_Exercise input_
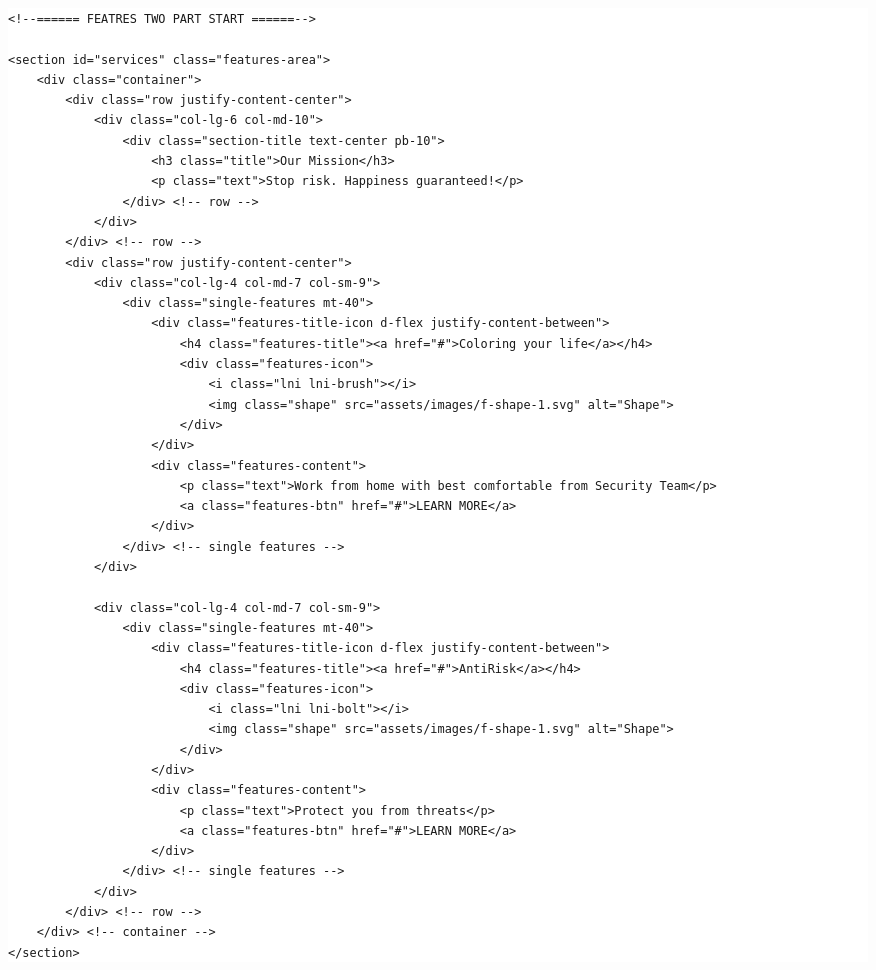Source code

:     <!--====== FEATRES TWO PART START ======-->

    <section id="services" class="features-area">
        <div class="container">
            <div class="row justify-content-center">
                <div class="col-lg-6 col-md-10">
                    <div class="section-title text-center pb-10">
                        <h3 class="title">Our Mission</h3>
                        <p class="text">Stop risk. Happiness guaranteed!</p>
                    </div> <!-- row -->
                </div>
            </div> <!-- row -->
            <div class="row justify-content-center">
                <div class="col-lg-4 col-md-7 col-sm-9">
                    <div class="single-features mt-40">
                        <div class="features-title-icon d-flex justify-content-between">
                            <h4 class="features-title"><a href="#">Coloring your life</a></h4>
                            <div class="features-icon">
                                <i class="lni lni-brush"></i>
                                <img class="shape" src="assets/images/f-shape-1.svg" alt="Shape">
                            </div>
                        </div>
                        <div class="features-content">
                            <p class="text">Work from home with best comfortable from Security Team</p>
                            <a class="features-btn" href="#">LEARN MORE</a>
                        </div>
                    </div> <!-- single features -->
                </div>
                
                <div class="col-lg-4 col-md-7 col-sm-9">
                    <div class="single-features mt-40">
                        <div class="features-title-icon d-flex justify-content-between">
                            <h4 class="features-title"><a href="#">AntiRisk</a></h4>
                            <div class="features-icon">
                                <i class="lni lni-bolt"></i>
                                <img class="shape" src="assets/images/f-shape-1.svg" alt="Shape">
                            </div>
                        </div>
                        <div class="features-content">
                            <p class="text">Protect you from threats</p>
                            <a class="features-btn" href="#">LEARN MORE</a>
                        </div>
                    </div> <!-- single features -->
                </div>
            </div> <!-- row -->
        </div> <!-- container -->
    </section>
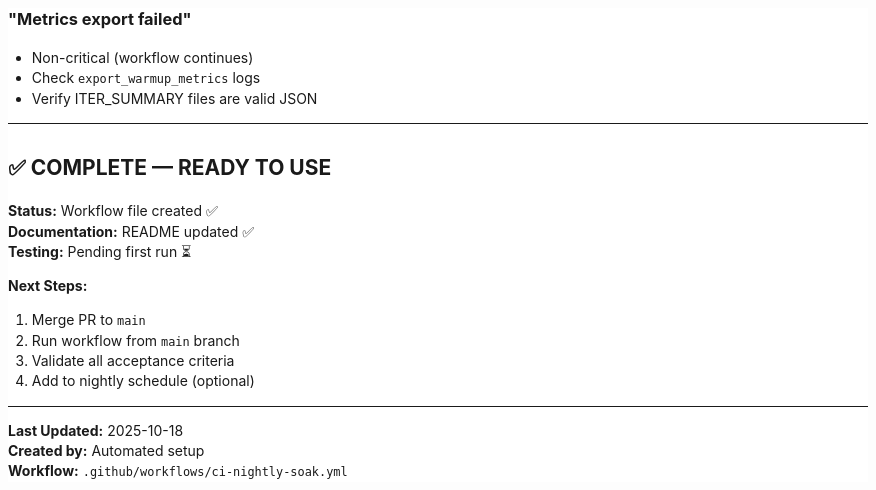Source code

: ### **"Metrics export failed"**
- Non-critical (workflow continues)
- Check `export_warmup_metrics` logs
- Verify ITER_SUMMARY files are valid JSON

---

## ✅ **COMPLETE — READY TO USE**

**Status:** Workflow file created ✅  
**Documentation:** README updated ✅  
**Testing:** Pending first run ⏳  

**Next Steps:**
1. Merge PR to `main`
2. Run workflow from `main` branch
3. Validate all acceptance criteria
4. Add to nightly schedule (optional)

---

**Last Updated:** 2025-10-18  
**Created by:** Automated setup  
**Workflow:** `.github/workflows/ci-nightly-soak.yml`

==

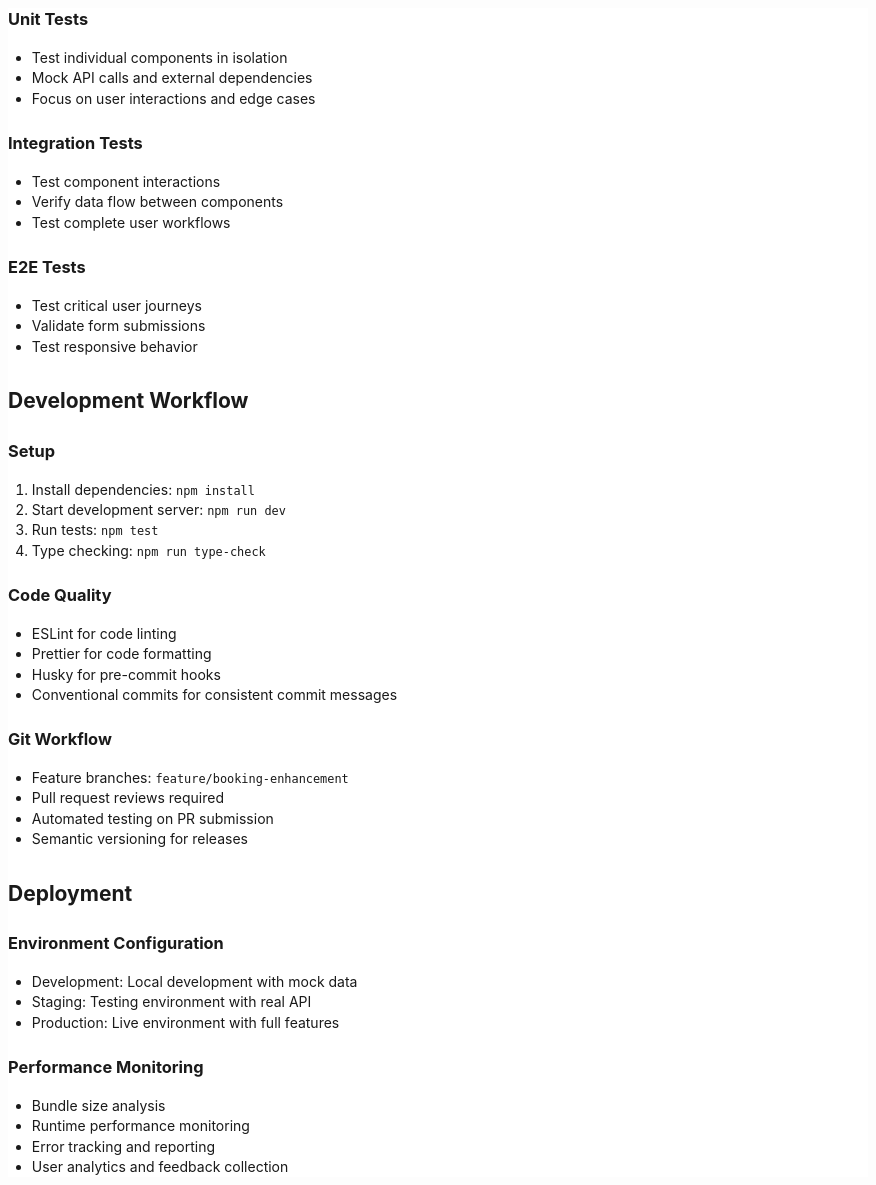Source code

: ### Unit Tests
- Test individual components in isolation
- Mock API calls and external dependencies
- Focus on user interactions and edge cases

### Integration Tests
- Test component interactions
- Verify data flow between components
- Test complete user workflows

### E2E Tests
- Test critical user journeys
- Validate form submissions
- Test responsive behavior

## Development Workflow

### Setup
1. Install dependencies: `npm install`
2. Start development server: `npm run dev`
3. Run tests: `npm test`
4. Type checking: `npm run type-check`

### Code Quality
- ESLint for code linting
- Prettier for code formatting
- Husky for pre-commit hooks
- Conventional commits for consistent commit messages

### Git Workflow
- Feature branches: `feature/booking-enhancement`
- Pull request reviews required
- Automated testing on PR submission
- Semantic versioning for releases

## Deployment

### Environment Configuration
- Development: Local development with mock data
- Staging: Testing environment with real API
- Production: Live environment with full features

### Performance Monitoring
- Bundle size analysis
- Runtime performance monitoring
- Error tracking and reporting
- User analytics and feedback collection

_How to complete this task_
Take the line above containing "- Error tracking and reporting", the line containing "- User analytics and feedback collection", and all lines in between, and copy them exactly without anything else.

_Output for this task_
- Error tracking and reporting
- User analytics and feedback collection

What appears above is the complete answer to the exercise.